> **What you will do**: Please output the whole listing below exactly as it is.

> **Recorded information**:
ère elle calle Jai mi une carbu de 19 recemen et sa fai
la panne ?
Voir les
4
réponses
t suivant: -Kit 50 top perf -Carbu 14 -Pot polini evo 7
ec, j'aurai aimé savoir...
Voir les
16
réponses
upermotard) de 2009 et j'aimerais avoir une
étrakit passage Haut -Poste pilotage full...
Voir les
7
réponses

> **Exercise response**:
ère elle calle Jai mi une carbu de 19 recemen et sa fai
la panne ?
Voir les
4
réponses
t suivant: -Kit 50 top perf -Carbu 14 -Pot polini evo 7
ec, j'aurai aimé savoir...
Voir les
16
réponses
upermotard) de 2009 et j'aimerais avoir une
étrakit passage Haut -Poste pilotage full...
Voir les
7
réponses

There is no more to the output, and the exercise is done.